Women forge sport on blades

Martha Ehrenfeld ’87 didn’t believe it when the managers at a fancy New York City ice skating facility told her there was no interest in starting a women’s ice hockey club. Now she’s the captain and manager of the Brooklyn Blades.

Martha played volleyball for four years at Bryn Mawr, but didn’t try ice hockey until two years after graduation. She bought a pair of skates, took late-night lessons, and attended hockey camps for girls (“who were shocked that such an old person was there!”). After becoming frustrated with the male-dominated adult leagues she found when she moved to New York, she was prepared to pull up stakes and play in Wisconsin when she learned about the Brooklyn Blades, a women’s club team.

This is Martha’s third year with the team, and “it’s my life!” she says. The members, who range in age from 16 to 49, practice together and compete locally with teams in the tri-state area. The 1997-98 season ended with competition in the world’s largest hockey tournament in Brampton, Ontario, comprised exclusively of women’s and girls’ teams.

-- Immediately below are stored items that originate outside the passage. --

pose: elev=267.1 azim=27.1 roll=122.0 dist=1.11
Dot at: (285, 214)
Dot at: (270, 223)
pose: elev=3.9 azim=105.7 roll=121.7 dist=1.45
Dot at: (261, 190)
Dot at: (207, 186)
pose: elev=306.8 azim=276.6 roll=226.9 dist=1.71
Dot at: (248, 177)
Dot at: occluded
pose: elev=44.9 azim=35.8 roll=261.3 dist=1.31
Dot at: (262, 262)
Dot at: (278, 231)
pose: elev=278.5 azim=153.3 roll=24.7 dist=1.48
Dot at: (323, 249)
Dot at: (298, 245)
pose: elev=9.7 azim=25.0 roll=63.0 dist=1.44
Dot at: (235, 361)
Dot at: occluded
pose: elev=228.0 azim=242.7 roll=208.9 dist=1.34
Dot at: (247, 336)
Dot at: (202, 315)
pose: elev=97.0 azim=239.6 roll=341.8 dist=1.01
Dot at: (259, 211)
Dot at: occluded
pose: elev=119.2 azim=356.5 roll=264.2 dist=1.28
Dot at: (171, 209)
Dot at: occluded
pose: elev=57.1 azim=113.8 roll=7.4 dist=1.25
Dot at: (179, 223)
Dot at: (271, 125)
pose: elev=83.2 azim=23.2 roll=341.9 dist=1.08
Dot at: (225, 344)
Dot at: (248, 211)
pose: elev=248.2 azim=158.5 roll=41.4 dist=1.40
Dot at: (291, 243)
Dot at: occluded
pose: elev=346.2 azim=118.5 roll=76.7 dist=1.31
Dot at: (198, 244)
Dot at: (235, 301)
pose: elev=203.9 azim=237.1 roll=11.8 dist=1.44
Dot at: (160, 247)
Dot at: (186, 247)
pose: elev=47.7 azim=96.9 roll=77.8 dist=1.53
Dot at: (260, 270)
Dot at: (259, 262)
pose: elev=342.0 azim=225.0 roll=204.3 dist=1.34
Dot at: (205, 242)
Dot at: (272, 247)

The Blades have attracted their share of media interest. In addition to appearing in features in The New York Times and a spot on a Japanese cable show, the team was filmed by Nike for a video for NikeTown on 57th Street in Manhattan.

Team members keep in touch via the Internet — they have a Web page at The team has on its roster a doctor, a priest, a stand-up comic, and an artist, among others. During the day, Martha works for a non-profit group, “Teaching Matters.” She visits public schools on grants to help teachers and students learn how to usetheir computers and integrate technology into the curriculum.

A lot has changed since Martha started playing. The sport is now one of the fastest growing in the country, having made an Olympic debut at Nagano in February. “Sometimes I get so mad thinking about those guys telling me there was not enough interest in women’s and girls’ ice hockey,” she says. But Martha wouldn’t take no for an answer, and “the rest is history!”